====== PASSAGE GIVEN

# Ryusen vs Kikuichi?



## bechler (Mar 9, 2012)

Does anyone know much about these two knives I have a TKC and love it but haven't heard much about the Ruysen. I am specifically looking at the 240mm gyuto. 

Ruysen
http://japanesechefsknife.com/RyusenTsuchimeDamascusSeries.html


Compared to the Kikuichi Warikomi Damascus Gyuto 240mm


----------



## Timthebeaver (Mar 9, 2012)

OEM (rebadge) blade offered by just about every big manufacturer/brand - Yoshihiro, Kanetsune, Togiharu yadda yadda...

The Ryusen is expensive, The Kikuichi an absolute rip-off. JCK Gekko 240mm gyuto is the same blade, $135 in 240mm size.

Edit: Says the Kikuichi is VG5 (cheaper) not VG10. There are 19C27 variants too apparently. Either that or they are all the same and it's BS.


----------



## tk59 (Mar 9, 2012)

I haven't used 'em but what Timthebeaver stated is a very real possibility.


----------



## sel1k1 (Mar 9, 2012)

Those are really ugly. Ryusen has other knives on that site that are worth looking at.


----------



## sel1k1 (Mar 9, 2012)

Holy crap. That is within $15 of the Blazen 240mm. Who would buy that over the Blazen? ><


----------



## sel1k1 (Mar 9, 2012)

Blazen comes with a saya too. Hmm.


----------



## zitangy (Mar 10, 2012)

Hattori oems their HD series ( Damascus VG10) from Ryusen. Their Blazen series uses R2 powdered tool steel .. very, very respectable end product.

hv a nice week-end.


----------



## Bill Burke (Mar 10, 2012)

when I was in the Ryusen factory in 06 they were making these blades in house. yes they were buying the laminate and blanking them out on a punch press like everyone else but were then forging grindind and hardening tempering in house. They could have changed but I doubt it.


----------



## tk59 (Mar 10, 2012)

zitangy said:


> ...Their Blazen series uses R2 powdered tool steel...


Blazen uses SG2, unless they've changed it recently.

============
====== DATA EXTRACT

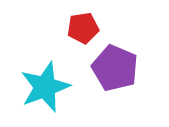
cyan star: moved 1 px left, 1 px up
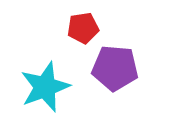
purple pentagon: rotated 18 degrees counterclockwise
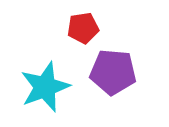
purple pentagon: moved 2 px left, 4 px down
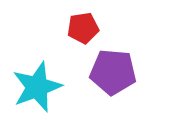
cyan star: moved 8 px left
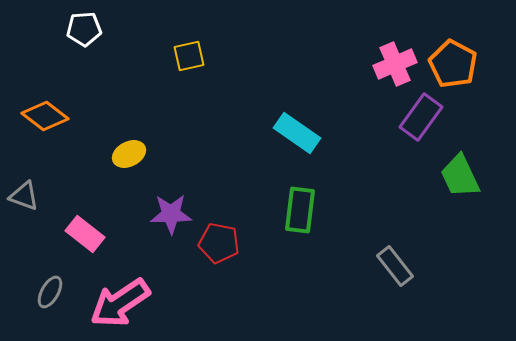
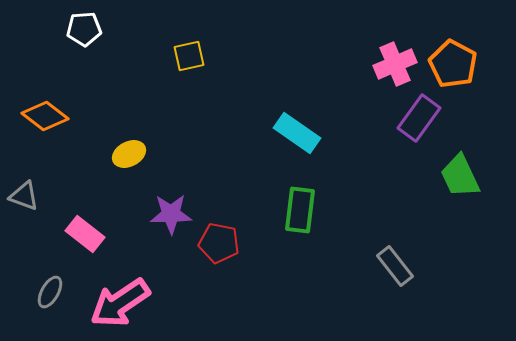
purple rectangle: moved 2 px left, 1 px down
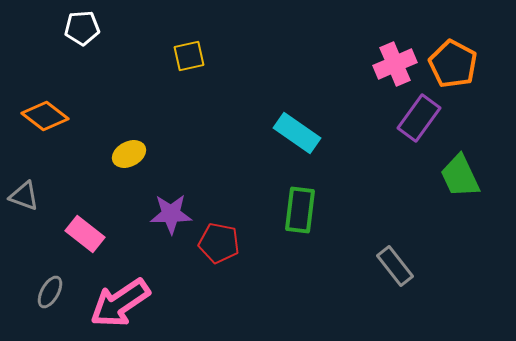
white pentagon: moved 2 px left, 1 px up
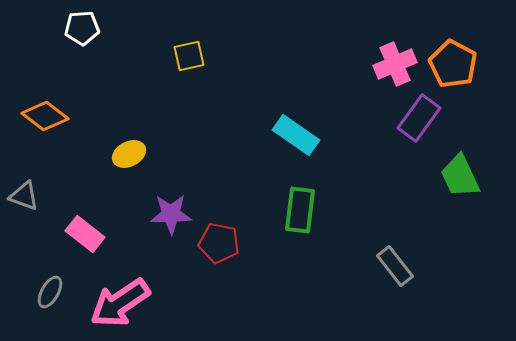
cyan rectangle: moved 1 px left, 2 px down
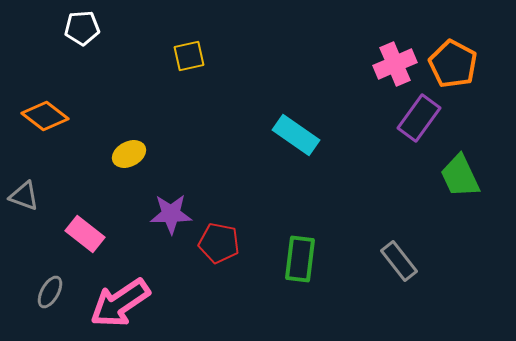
green rectangle: moved 49 px down
gray rectangle: moved 4 px right, 5 px up
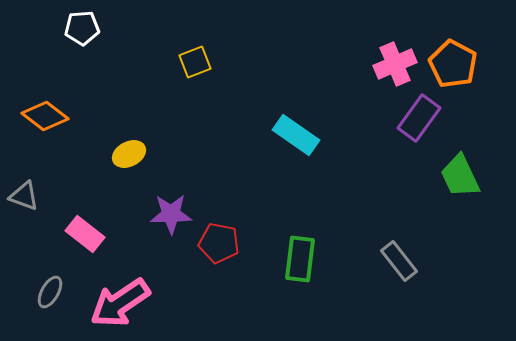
yellow square: moved 6 px right, 6 px down; rotated 8 degrees counterclockwise
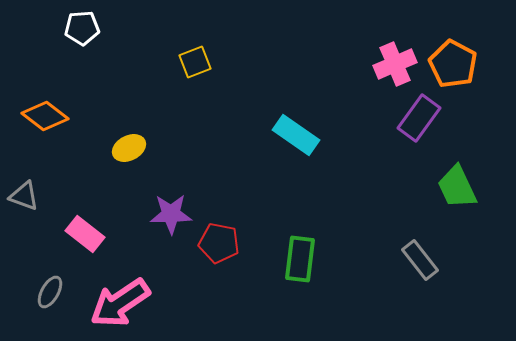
yellow ellipse: moved 6 px up
green trapezoid: moved 3 px left, 11 px down
gray rectangle: moved 21 px right, 1 px up
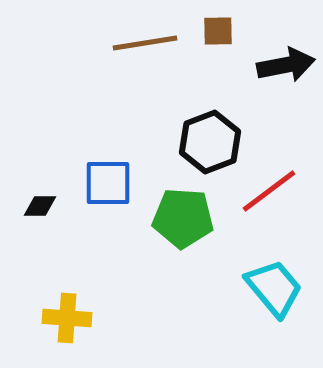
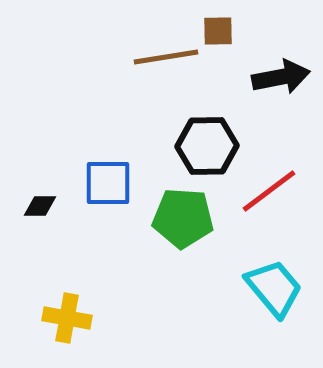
brown line: moved 21 px right, 14 px down
black arrow: moved 5 px left, 12 px down
black hexagon: moved 3 px left, 4 px down; rotated 20 degrees clockwise
yellow cross: rotated 6 degrees clockwise
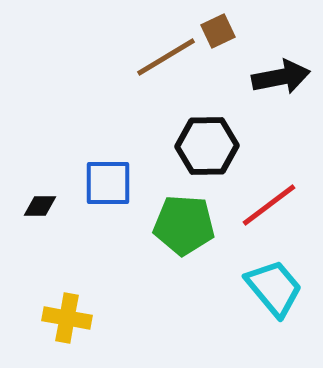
brown square: rotated 24 degrees counterclockwise
brown line: rotated 22 degrees counterclockwise
red line: moved 14 px down
green pentagon: moved 1 px right, 7 px down
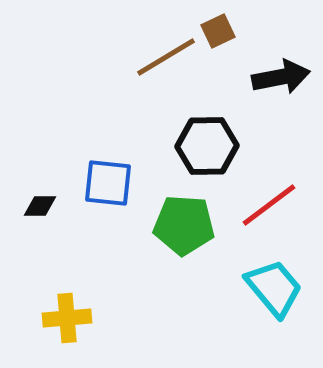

============

## INSTRUCTIONS FOR THE TASK
Copy the part of the thread between "OEM (rebadge) blade" and "and it's BS.", inclusive, substituting "chef's knife" for "gyuto". Rely solely on the thread.

## COMPLETE RESPONSE
OEM (rebadge) blade offered by just about every big manufacturer/brand - Yoshihiro, Kanetsune, Togiharu yadda yadda...

The Ryusen is expensive, The Kikuichi an absolute rip-off. JCK Gekko 240mm chef's knife is the same blade, $135 in 240mm size.

Edit: Says the Kikuichi is VG5 (cheaper) not VG10. There are 19C27 variants too apparently. Either that or they are all the same and it's BS.